SC: I think we’re all a little bit lost in some way so it’s really important to have that cast of characters there that have experienced those losses because everyone seeing the film will be able to relate to a character in some way.

Salamoff: That was important to me, in really trying to get to how you deal with grief and how do you move forward. The moving uses these tropes “you find something in a field and bring it home” but Encounter then takes it in a different direction that you weren’t expecting. So I’m really trying [in this movie] to use people’s expectations against them. My goal was to have people walking out of the theatre wondering if they just saw something terrifying, or if they just saw something beautiful, and want to discuss it, then see it again. I’m constantly telling you throughout the movie what’s going on, but it’s totally out of context because you’re not focused on it.
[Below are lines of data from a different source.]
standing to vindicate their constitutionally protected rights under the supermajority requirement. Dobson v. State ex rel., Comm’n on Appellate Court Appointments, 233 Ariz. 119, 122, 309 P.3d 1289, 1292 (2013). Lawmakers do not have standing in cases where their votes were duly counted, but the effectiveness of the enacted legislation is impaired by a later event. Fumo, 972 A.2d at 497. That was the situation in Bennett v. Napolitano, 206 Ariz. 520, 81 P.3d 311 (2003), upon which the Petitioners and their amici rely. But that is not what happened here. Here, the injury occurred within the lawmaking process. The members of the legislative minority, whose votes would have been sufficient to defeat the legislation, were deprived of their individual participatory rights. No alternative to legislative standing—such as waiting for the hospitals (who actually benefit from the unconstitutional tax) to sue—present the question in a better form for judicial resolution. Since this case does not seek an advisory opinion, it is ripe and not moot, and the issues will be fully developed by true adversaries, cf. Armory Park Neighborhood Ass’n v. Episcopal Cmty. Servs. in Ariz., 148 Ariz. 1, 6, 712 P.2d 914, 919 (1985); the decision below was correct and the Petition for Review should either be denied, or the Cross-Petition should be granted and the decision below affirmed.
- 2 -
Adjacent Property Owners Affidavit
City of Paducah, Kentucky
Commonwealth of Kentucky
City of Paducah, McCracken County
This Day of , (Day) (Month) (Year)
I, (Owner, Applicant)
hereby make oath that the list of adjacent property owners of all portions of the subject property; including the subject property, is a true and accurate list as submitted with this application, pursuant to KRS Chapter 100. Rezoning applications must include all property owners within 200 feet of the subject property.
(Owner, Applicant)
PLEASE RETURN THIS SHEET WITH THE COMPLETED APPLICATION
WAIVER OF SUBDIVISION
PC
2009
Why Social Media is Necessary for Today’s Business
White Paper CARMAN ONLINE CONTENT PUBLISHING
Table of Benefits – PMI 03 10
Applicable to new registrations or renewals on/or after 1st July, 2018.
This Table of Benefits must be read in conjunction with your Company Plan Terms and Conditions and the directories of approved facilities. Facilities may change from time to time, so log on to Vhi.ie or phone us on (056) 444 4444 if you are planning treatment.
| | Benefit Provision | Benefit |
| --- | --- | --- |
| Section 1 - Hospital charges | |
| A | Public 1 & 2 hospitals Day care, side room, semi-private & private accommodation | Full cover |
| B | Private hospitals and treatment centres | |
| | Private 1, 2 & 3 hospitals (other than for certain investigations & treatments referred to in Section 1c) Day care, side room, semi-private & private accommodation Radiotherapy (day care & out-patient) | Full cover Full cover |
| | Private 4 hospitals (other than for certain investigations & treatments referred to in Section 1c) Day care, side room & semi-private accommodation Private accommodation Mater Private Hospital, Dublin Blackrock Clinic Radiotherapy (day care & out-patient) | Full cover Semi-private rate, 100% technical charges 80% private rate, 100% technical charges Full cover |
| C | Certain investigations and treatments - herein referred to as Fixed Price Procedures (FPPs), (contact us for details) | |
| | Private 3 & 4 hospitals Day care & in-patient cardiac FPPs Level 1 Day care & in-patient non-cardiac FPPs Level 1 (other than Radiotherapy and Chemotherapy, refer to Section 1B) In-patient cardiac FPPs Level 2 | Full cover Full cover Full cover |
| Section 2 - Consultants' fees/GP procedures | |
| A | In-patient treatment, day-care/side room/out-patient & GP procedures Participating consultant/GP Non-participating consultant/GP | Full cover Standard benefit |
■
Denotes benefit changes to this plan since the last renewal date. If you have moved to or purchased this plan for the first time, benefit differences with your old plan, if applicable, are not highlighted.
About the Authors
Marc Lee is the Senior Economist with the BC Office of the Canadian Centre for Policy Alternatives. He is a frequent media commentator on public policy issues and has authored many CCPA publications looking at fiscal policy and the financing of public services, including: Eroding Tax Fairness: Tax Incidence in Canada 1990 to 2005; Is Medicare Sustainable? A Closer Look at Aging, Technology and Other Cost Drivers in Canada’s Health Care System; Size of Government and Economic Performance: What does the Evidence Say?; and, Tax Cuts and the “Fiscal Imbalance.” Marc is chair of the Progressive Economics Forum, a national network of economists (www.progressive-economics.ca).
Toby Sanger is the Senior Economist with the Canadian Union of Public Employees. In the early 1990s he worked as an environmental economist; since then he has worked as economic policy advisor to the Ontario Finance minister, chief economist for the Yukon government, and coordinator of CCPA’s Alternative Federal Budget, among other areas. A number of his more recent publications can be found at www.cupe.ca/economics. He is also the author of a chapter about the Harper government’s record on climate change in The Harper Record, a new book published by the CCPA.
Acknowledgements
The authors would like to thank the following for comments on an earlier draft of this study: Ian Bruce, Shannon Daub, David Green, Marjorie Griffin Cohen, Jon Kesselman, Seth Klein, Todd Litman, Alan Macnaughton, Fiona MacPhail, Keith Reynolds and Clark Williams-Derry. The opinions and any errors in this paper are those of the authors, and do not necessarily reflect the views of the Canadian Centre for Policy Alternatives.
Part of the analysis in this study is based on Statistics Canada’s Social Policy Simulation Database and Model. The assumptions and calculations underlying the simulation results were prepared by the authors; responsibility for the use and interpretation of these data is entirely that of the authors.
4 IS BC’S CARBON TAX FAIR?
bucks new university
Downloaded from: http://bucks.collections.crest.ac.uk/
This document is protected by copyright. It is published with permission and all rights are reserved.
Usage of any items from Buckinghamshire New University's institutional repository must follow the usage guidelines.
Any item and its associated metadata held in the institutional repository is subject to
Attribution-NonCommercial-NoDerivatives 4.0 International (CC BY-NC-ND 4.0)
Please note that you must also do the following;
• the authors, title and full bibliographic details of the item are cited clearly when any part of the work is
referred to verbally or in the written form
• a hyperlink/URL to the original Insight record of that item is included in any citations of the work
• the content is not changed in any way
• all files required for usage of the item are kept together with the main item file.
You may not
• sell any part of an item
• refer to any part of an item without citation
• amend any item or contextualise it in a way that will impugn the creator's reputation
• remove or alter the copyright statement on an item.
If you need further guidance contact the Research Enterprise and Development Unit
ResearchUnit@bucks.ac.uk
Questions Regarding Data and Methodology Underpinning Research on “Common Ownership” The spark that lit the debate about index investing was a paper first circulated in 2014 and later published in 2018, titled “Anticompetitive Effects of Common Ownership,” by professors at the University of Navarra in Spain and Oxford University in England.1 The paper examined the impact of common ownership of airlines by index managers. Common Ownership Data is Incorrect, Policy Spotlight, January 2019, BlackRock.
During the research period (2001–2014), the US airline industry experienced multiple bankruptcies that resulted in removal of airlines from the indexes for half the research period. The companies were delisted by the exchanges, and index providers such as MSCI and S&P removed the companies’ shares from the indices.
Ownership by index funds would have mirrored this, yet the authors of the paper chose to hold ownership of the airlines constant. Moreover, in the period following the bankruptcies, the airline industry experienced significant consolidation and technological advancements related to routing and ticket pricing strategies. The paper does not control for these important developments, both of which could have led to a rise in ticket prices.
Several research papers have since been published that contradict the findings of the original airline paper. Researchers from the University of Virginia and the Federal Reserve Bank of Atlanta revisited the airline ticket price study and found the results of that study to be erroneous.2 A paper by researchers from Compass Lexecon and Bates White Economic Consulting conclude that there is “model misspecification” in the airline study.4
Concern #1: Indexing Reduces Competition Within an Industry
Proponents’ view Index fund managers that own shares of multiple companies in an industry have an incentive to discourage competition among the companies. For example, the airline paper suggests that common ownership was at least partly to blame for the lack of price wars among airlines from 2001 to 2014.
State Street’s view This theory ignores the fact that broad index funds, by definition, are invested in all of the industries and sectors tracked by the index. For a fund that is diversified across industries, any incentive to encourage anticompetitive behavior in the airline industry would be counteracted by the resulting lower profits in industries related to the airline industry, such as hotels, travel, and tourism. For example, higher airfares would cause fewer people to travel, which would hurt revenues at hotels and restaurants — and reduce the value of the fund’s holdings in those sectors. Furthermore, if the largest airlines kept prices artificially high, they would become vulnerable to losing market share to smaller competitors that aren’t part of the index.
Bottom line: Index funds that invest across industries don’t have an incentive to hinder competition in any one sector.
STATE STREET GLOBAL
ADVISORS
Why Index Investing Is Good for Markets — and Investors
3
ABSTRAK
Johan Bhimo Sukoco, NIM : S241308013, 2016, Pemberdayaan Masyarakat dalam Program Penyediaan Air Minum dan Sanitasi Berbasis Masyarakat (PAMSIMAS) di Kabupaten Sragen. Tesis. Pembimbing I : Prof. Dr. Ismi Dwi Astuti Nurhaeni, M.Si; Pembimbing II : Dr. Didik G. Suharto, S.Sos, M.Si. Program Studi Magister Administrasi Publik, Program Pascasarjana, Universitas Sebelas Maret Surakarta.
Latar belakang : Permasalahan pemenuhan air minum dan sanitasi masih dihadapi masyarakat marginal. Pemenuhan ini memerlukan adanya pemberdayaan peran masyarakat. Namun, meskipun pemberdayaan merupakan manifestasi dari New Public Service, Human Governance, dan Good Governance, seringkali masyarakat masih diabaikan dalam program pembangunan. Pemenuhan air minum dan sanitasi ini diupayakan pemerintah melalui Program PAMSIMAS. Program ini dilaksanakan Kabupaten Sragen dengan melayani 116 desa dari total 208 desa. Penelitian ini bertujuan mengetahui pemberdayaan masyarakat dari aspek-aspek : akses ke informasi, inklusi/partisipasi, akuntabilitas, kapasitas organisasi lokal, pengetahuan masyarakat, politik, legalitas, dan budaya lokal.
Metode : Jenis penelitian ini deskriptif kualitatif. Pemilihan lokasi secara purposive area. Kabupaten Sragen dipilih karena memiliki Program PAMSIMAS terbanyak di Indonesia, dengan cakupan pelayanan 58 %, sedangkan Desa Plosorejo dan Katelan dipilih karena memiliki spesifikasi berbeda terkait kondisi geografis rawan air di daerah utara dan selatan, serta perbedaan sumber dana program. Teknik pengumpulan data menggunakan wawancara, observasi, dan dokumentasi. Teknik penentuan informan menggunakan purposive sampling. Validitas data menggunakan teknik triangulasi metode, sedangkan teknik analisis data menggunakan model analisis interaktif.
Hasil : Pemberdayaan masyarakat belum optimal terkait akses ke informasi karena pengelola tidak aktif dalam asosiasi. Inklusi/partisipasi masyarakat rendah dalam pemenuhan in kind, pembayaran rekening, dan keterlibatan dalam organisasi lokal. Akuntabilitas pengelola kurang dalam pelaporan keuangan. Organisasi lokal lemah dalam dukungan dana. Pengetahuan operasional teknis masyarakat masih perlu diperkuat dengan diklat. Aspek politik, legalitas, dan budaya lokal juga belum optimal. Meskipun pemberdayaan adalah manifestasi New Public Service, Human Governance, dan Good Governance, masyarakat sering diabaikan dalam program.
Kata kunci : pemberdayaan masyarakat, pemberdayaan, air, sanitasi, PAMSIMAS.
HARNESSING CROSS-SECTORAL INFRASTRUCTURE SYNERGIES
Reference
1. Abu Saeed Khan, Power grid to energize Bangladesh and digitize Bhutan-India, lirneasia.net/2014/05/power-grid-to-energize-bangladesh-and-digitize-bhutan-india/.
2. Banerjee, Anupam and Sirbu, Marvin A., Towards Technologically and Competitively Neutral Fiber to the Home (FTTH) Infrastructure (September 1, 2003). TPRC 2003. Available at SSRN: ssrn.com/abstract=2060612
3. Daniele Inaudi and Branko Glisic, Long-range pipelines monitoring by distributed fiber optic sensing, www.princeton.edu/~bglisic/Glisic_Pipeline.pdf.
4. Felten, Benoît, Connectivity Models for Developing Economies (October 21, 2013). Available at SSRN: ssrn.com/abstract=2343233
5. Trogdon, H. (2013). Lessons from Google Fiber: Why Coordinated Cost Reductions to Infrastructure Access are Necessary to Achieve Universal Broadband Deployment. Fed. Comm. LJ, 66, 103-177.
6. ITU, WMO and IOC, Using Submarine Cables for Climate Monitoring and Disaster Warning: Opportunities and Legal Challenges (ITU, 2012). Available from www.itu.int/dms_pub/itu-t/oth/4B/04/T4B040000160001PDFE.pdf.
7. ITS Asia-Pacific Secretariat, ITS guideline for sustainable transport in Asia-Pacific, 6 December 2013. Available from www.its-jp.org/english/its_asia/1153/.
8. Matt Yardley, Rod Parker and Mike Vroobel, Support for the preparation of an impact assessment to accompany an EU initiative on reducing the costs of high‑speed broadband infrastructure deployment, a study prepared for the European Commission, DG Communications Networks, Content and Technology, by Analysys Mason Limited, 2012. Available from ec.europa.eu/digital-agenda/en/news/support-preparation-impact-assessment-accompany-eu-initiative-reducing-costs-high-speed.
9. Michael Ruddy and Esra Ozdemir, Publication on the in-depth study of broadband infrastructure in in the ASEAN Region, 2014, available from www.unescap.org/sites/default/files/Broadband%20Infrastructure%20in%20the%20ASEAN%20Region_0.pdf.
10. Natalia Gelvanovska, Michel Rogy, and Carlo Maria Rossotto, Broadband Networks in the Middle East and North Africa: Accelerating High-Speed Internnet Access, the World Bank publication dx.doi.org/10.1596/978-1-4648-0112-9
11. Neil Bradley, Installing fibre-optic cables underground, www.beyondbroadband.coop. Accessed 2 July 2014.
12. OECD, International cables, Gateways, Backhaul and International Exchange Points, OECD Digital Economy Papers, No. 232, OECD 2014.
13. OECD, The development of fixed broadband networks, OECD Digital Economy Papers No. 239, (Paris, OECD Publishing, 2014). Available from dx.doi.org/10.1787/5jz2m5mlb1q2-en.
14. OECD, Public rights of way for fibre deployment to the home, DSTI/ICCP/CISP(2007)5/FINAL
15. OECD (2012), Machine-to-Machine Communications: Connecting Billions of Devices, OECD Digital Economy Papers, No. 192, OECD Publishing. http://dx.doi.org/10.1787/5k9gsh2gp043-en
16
So when you watch the movie again you’ll say “Oh, there’s a clue there…”

SC: Those are the best movies, the ones you want to go have a beer with your friends and talk theories, and then go see it again the next day.

Salamoff: Well that’s the kind of movie I had hoped to make!


Encounter is having its East Coast premiere on Saturday February 16th, 2019 at 7pm at the Somerville Theatre as part of the Boston Sci-Fi Film Festival. On the Set is available at Amazon and bookstores everywhere.